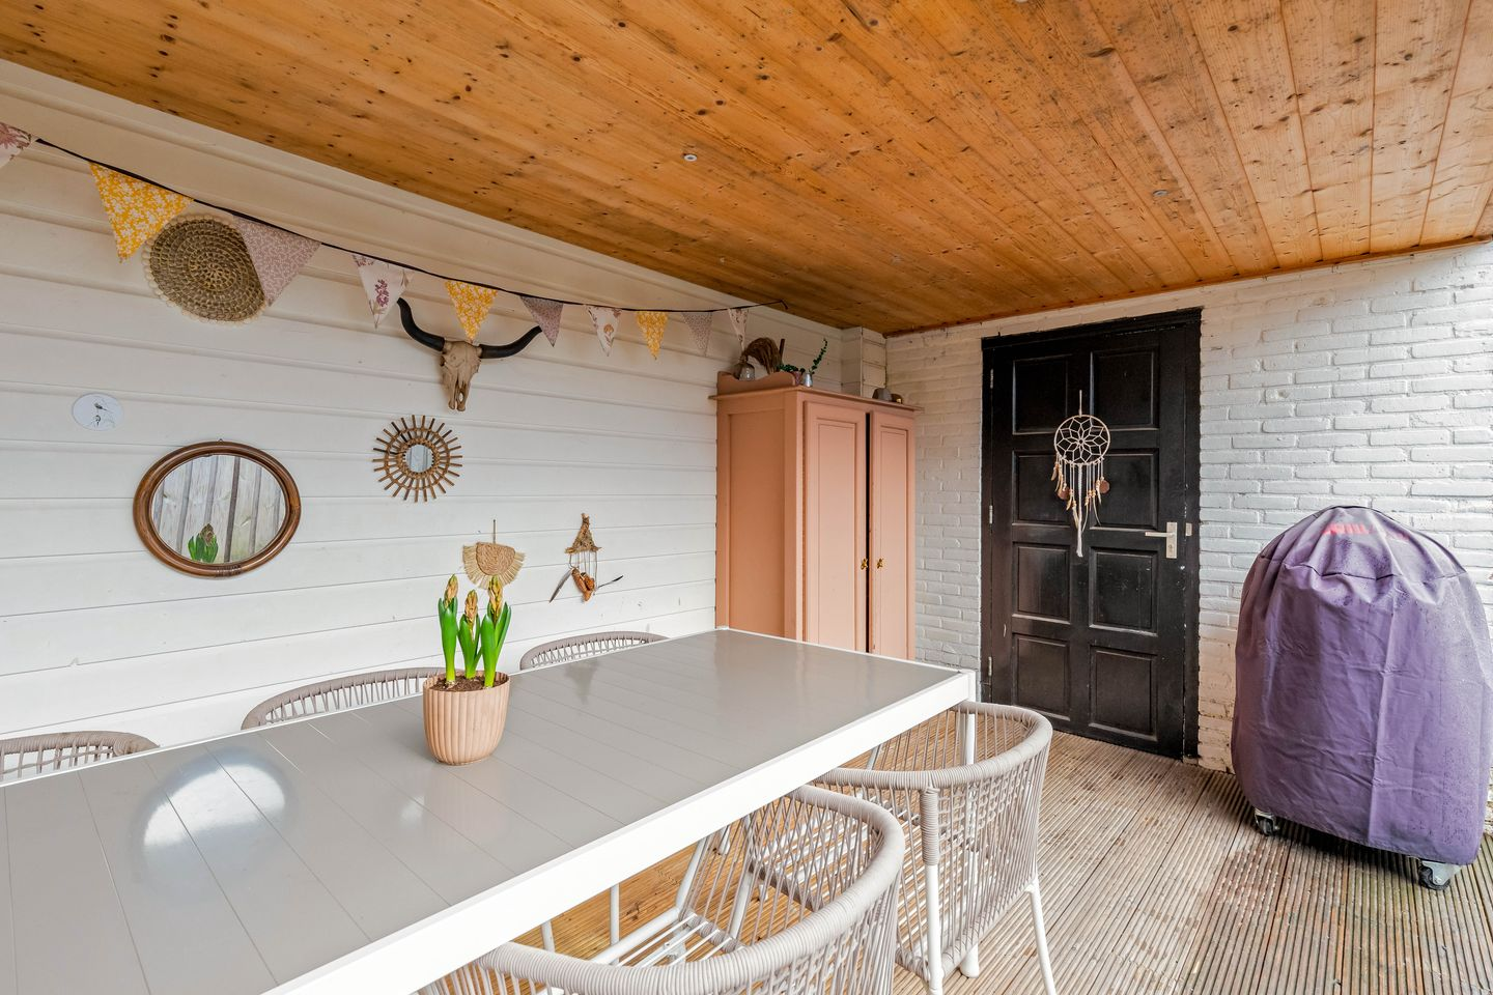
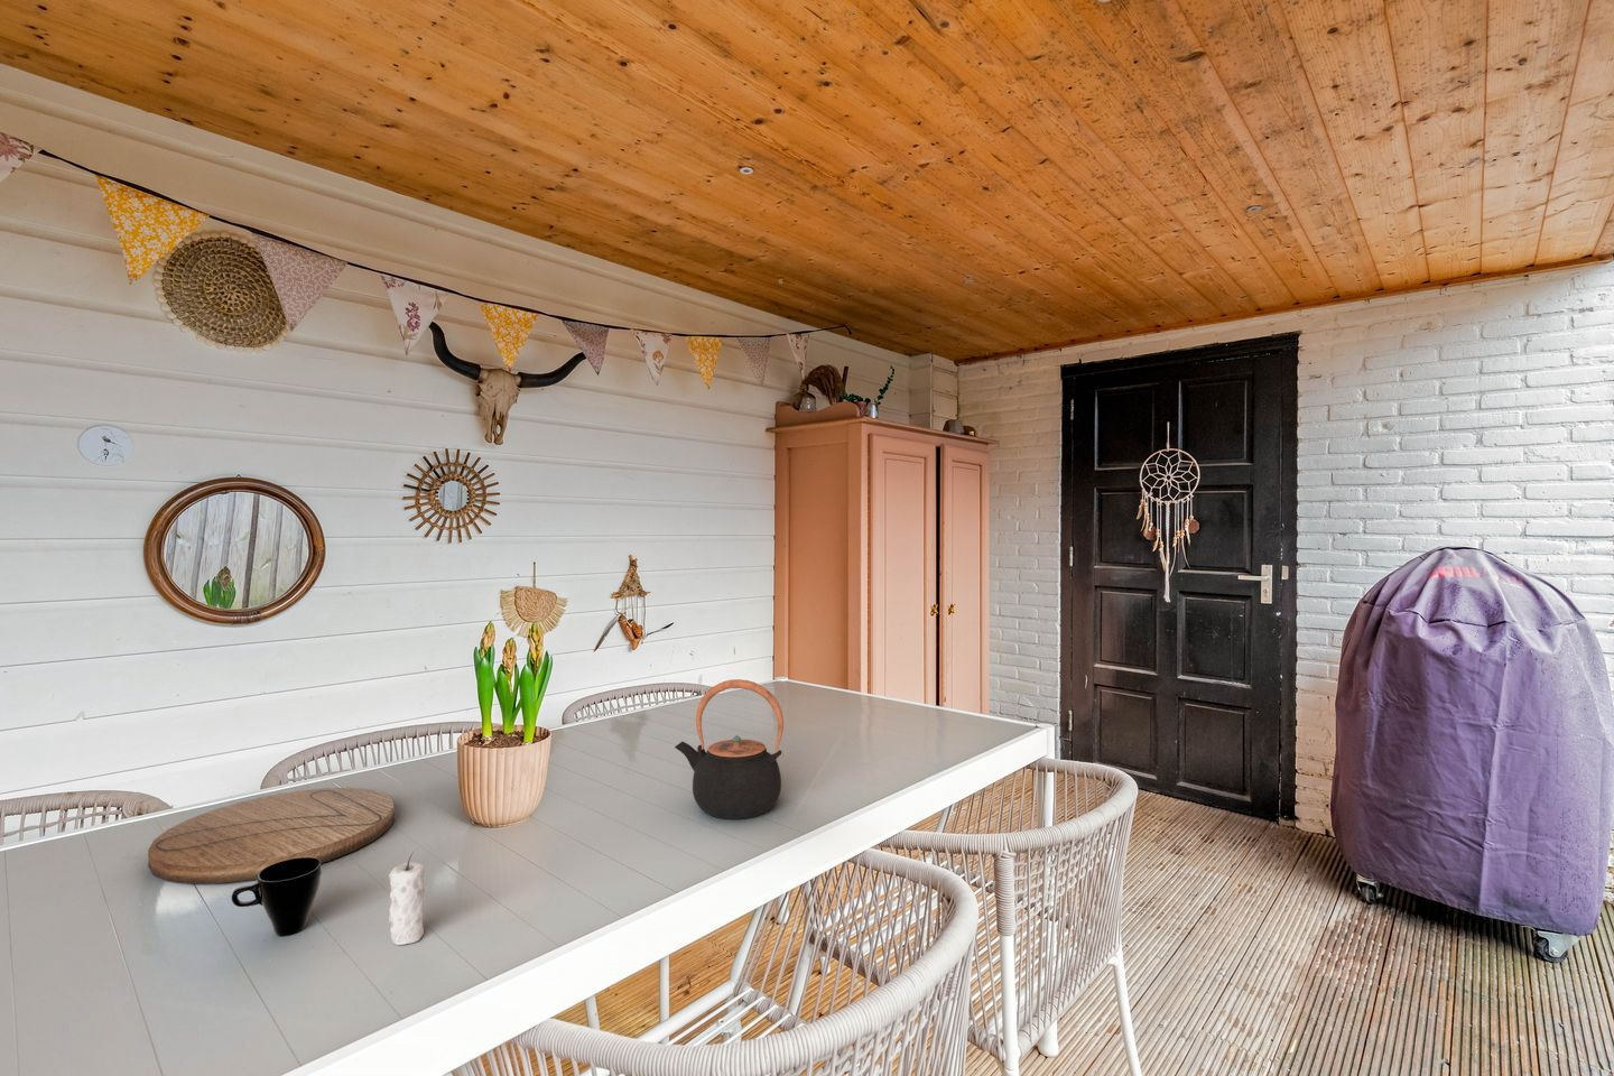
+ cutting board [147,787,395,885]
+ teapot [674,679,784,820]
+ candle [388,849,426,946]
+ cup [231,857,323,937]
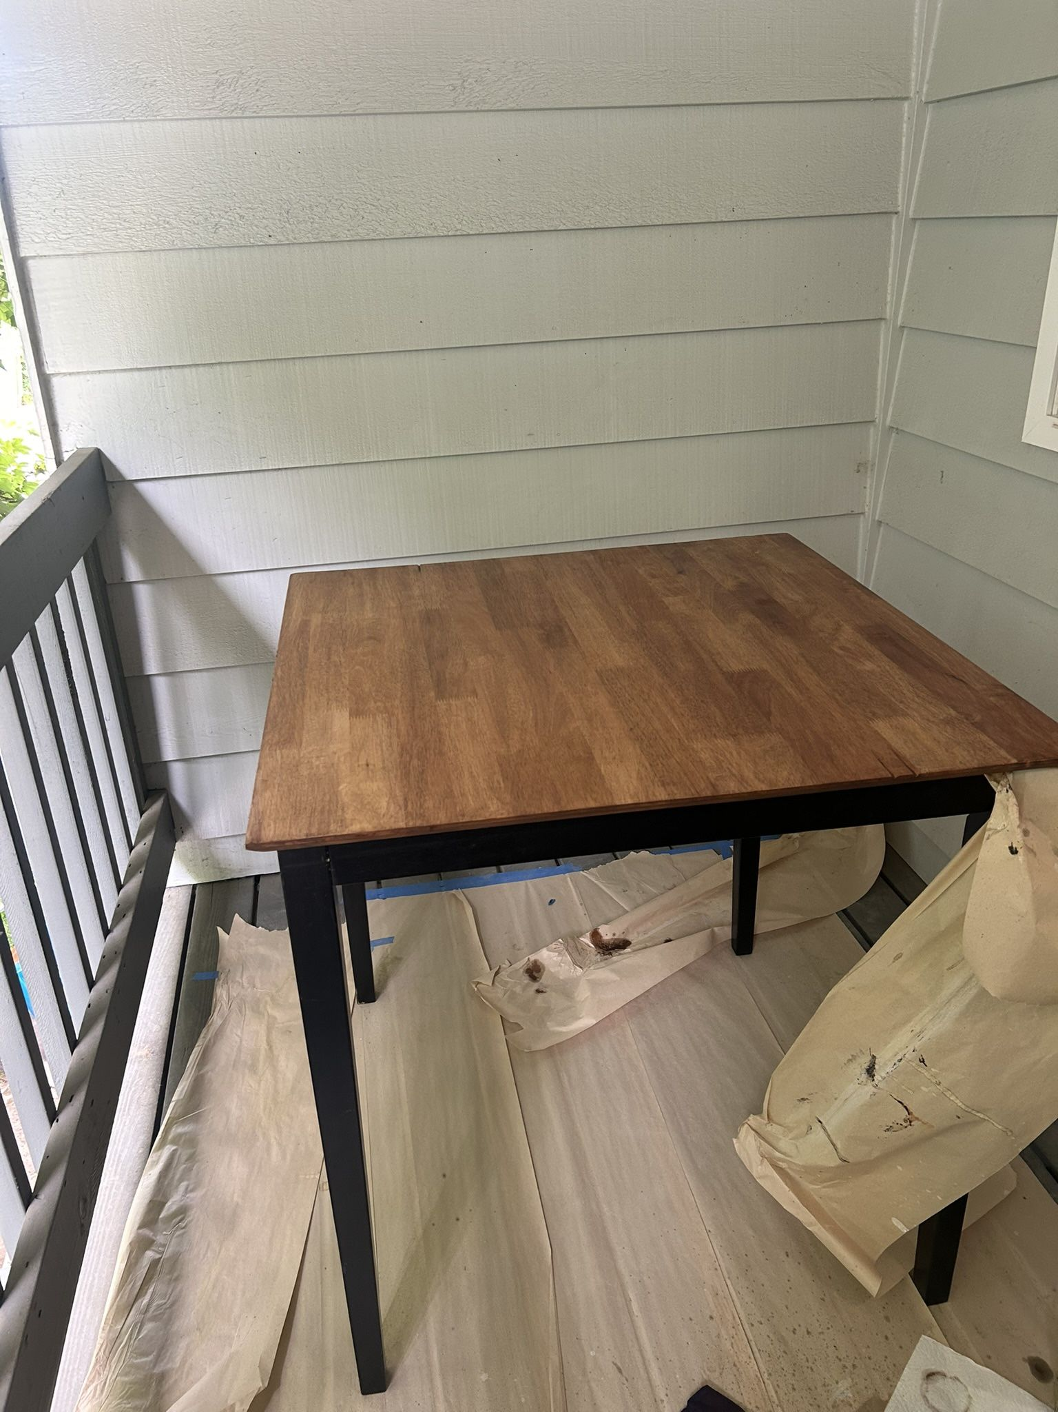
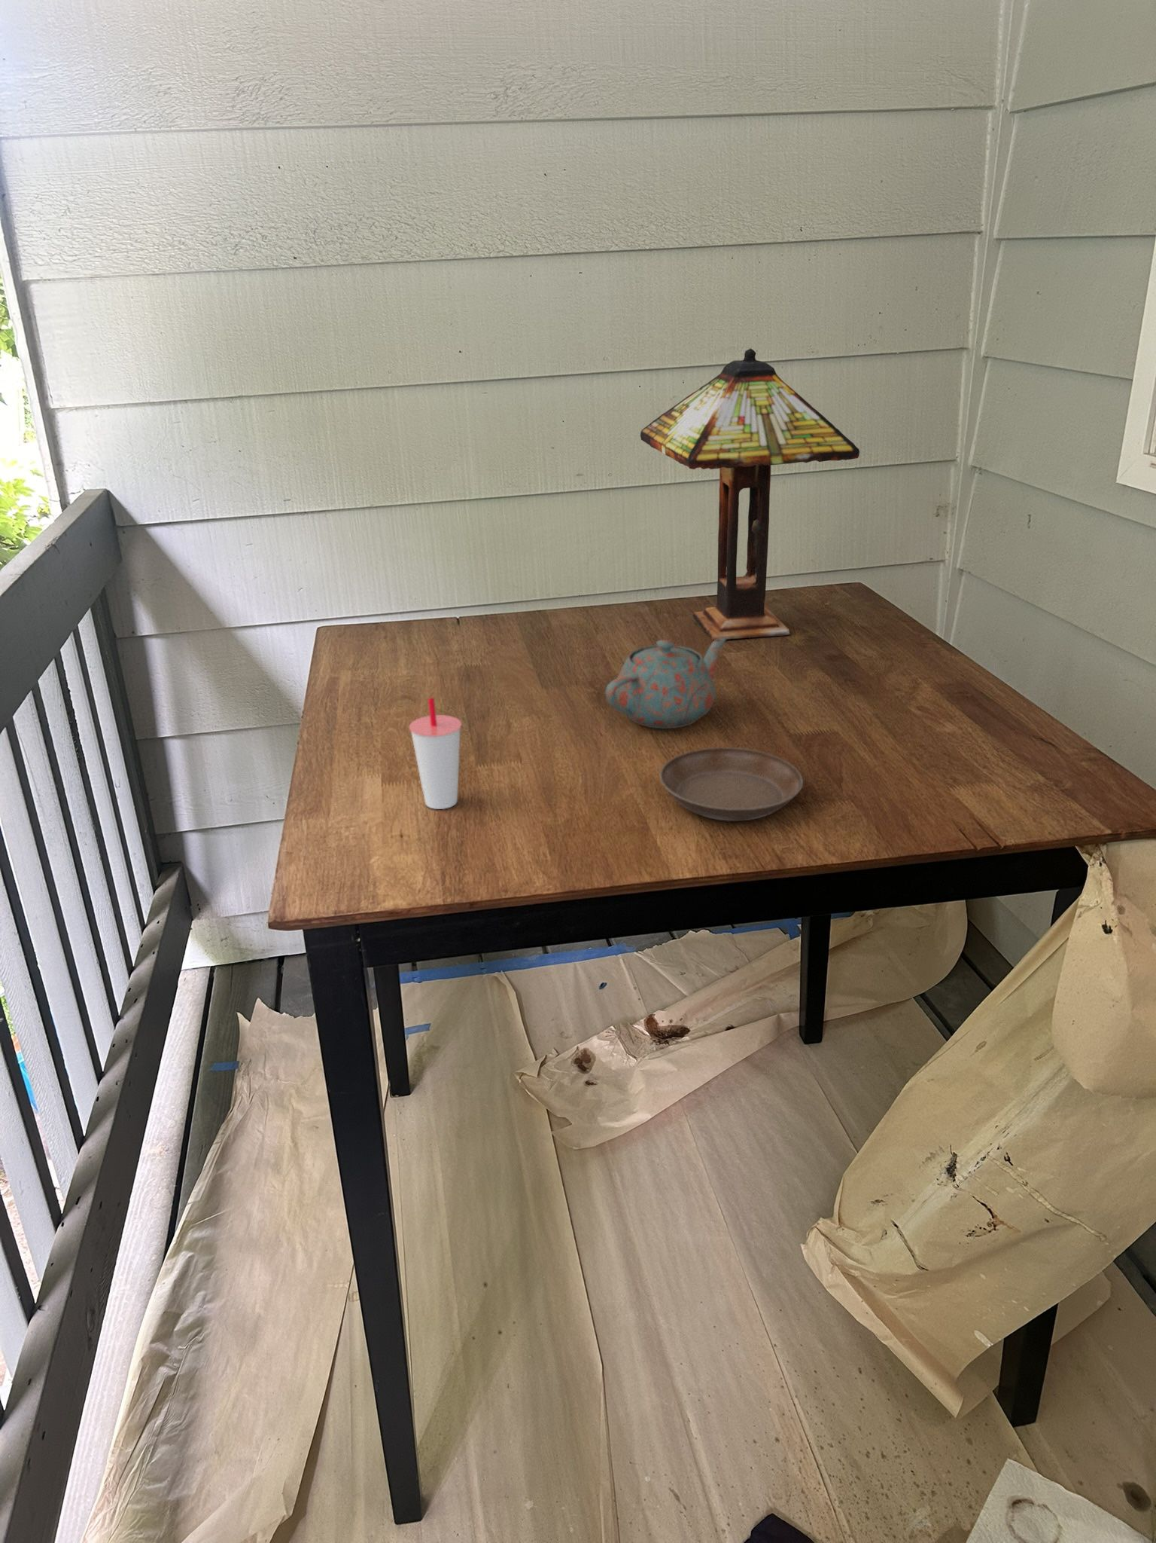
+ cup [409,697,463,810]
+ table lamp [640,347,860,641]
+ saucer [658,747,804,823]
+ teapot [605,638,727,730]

= = = = = = =

Exercise directions
Retype all the entries exactly; drop the pictures.

Exercise answer
+ cutting board [147,787,395,885]
+ teapot [674,679,784,820]
+ candle [388,849,426,946]
+ cup [231,857,323,937]
+ cup [409,697,463,810]
+ table lamp [640,347,860,641]
+ saucer [658,747,804,823]
+ teapot [605,638,727,730]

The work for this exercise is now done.